But in all Joseph’s willing consent to undertake his divinely ordered role, secondary as it was in some important ways, in all his willingness to let the Lord completely turn his life upside down; in all his cheerful consent to his young wife’s prominence in these once-for-ever events, Joseph said to the Lord as profoundly as Mary did, “Let it be to me as you have said.”
Here is a man prepared to take the place the Lord assigned without complaint, to let the Lord determine his lot; here is a man who does not think so highly of himself that he cannot stand to see others placed higher. Rather, here is a man, schooled in the ancient faith of Israel, a poor man but learned in the university of sin and grace, who regards all his blessings as the Lord’s mercy to him and is too grateful that God should be merciful to him a sinner to care that others may seem to have more than he. And in this, how like the Son was that Father, and how like the people we all ought to aspire to be who have been loved in defiance of our sins by an everlasting love.
Here is the man whom our Heavenly Father wanted to be a formative influence in the life of his beloved and only son when he sent him into the world. Which tells you, does it not, what the Almighty thinks about obedience, compassion, and humility.

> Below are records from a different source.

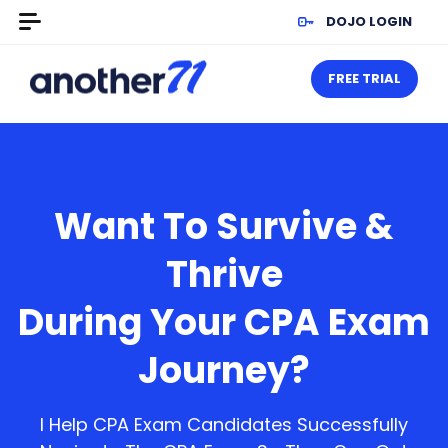
DOJO LOGIN
FREE TRIAL
Want To Survive &
Thrive
During Your CPA Exam
Journey?
I Help CPA Exam Candidates Successfully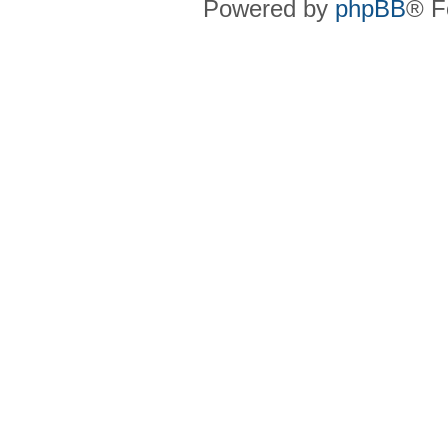
Powered by
phpBB
® F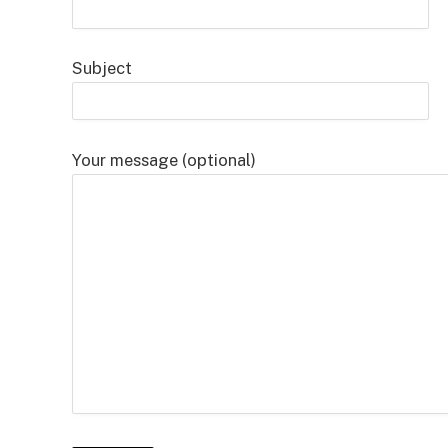
Subject
Your message (optional)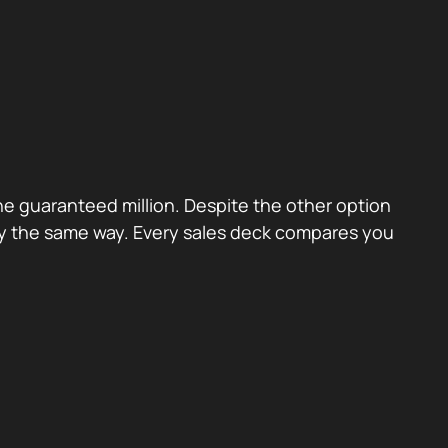
the guaranteed million. Despite the other option
ctly the same way. Every sales deck compares you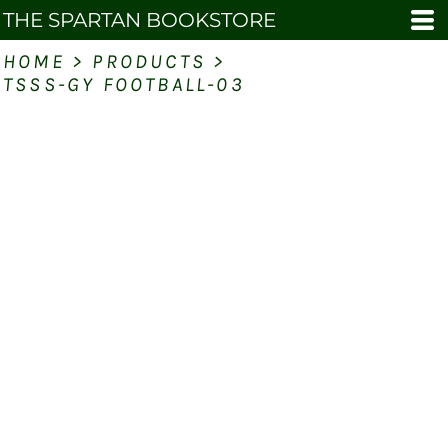
THE SPARTAN BOOKSTORE
HOME
>
PRODUCTS
>
TSSS-GY FOOTBALL-03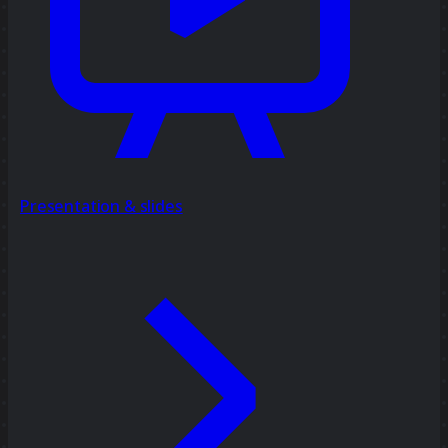
Presentation & slides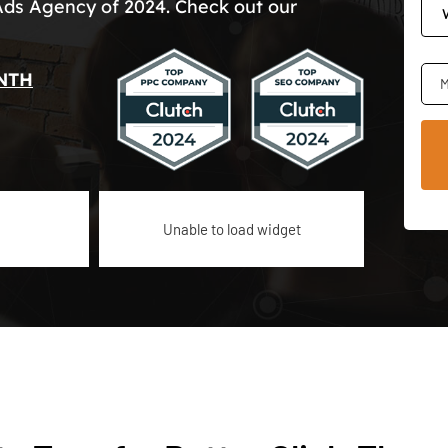
Ads Agency of 2024. Check out our
NTH
M
Unable to load widget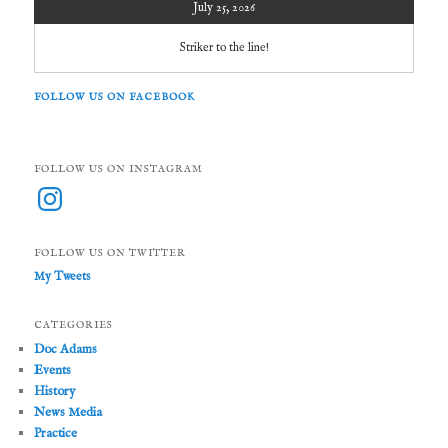
July 25, 2026
Striker to the line!
FOLLOW US ON FACEBOOK
FOLLOW US ON INSTAGRAM
Instagram
FOLLOW US ON TWITTER
My Tweets
CATEGORIES
Doc Adams
Events
History
News Media
Practice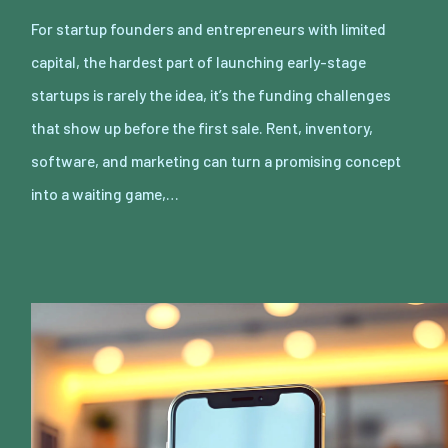
For startup founders and entrepreneurs with limited
capital, the hardest part of launching early-stage
startups is rarely the idea, it’s the funding challenges
that show up before the first sale. Rent, inventory,
software, and marketing can turn a promising concept
into a waiting game,…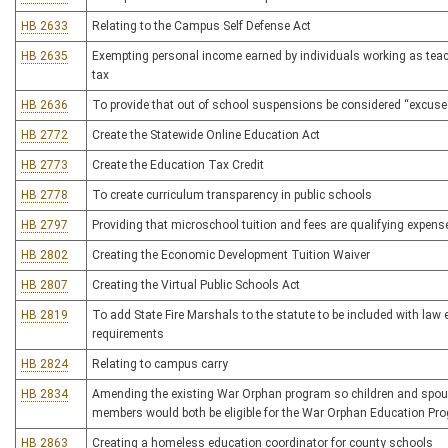
HB 2633
Relating to the Campus Self Defense Act
HB 2635
Exempting personal income earned by individuals working as tea
tax
HB 2636
To provide that out of school suspensions be considered “excus
HB 2772
Create the Statewide Online Education Act
HB 2773
Create the Education Tax Credit
HB 2778
To create curriculum transparency in public schools
HB 2797
Providing that microschool tuition and fees are qualifying expen
HB 2802
Creating the Economic Development Tuition Waiver
HB 2807
Creating the Virtual Public Schools Act
HB 2819
To add State Fire Marshals to the statute to be included with law 
requirements
HB 2824
Relating to campus carry
HB 2834
Amending the existing War Orphan program so children and spouse
members would both be eligible for the War Orphan Education Pr
HB 2863
Creating a homeless education coordinator for county schools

And what was this man’s reward? The old medieval prayer of St. Joseph put it this way: speaking of Joseph’s relationship to Christ, the Messiah, the Son of David, the Savior of sinners, the King of Kings:
Non solum videre et audire,
Sed portare, deosculari,
Vestire et custodire.
O felicem virum!
Well, you cannot be the Lord’s earthly father or mother. There could be but one of those. But your relationship to him, in a similar way, your nearness to him, and his to you, will always be determined to a great degree by your obedience (in loyalty to the one who loved you and saved you), by your compassion for others (in imitation of his compassion for you), and by your humility before God and man (in recognition that his mercy was granted you when you were his enemy). And one thing more, for those of you who are parents. The promise of this text is that the more you are like Joseph, the more your children will grow up to be like his son!